The twin brothers worked together at the Capital Times for decades. According to their obituaries, Art Hinrichs joined the sports staff of The Capital Times in January 1951. In 1958, Art started writing a weekly sports column, “Pinch Hitting.” In February 1959, he started drawing “The Week’s Roundup.” The idea originated with publisher William T. Evjue, who brought the idea to Art and asked him to do it. The family recalls Art saying that he was happy in the sports department and couldn’t handle both jobs, so he told Mr. Evjue that he had a brother who drew, too. Thus, Ed was hired in 1959 to “help” Art with the Roundup, but it turned out that Ed did most of it himself.
“The Week’s Roundup” became a Madison tradition for the next 12 years.

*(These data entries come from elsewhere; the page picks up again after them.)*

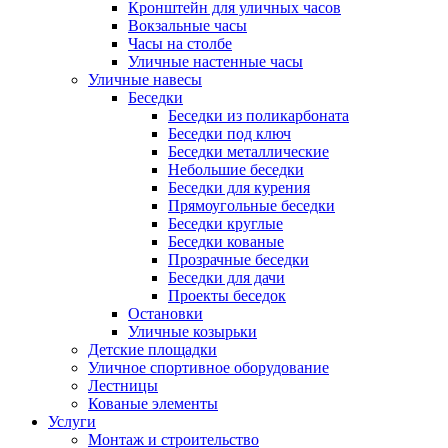
Кронштейн для уличных часов
Вокзальные часы
Часы на столбе
Уличные настенные часы
Уличные навесы
Беседки
Беседки из поликарбоната
Беседки под ключ
Беседки металлические
Небольшие беседки
Беседки для курения
Прямоугольные беседки
Беседки круглые
Беседки кованые
Прозрачные беседки
Беседки для дачи
Проекты беседок
Остановки
Уличные козырьки
Детские площадки
Уличное спортивное оборудование
Лестницы
Кованые элементы
Услуги
Монтаж и строительство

In addition, Art contributed more light-hearted cartoons once or twice a week. Besides the weekly Roundup on the front page of the Monday editorial section, Ed and Art contributed occasional cartoons or caricatures for the sports page or front section of the paper. Newspaper staffers confused by the identical twins came up with the saying “Ed is the artist, Art is the editor,” to help remember which was which.
As a member of the sports staff, Art covered local high school football, basketball, baseball, bowling, industrial and Home Talent League baseball. He became The Capital Times sports editor in June 1973. Meanwhile Ed was the editorial cartoonist/staff artist of The Capital Times for more than 30 years. The twin brothers retired in 1990 at age 67.
World War II veterans, Art and Ed served in Italy together. Both brothers were talented amateur baseball and softball players in the industrial and city leagues. In 1949, Art even had a tryout with the Philadelphia Phillies.
Ed managed the Bowman Dairy team in the Industrial League; he later played in the Home Talent League and then played softball until age 50 with Madison Newspapers.
Ed Hinrichs, died March 28, 2001, at the age of 77. Art Hinrichs died on Sept. 30, 2004, at the age of 81.
Susan Anderson says, “We are so delighted that Ed and Art’s career work can be shared with others. They not only were gifted artists and ball players, but were extraordinarily kind and giving gentleman to their friends and family.” Like so many Madisonians.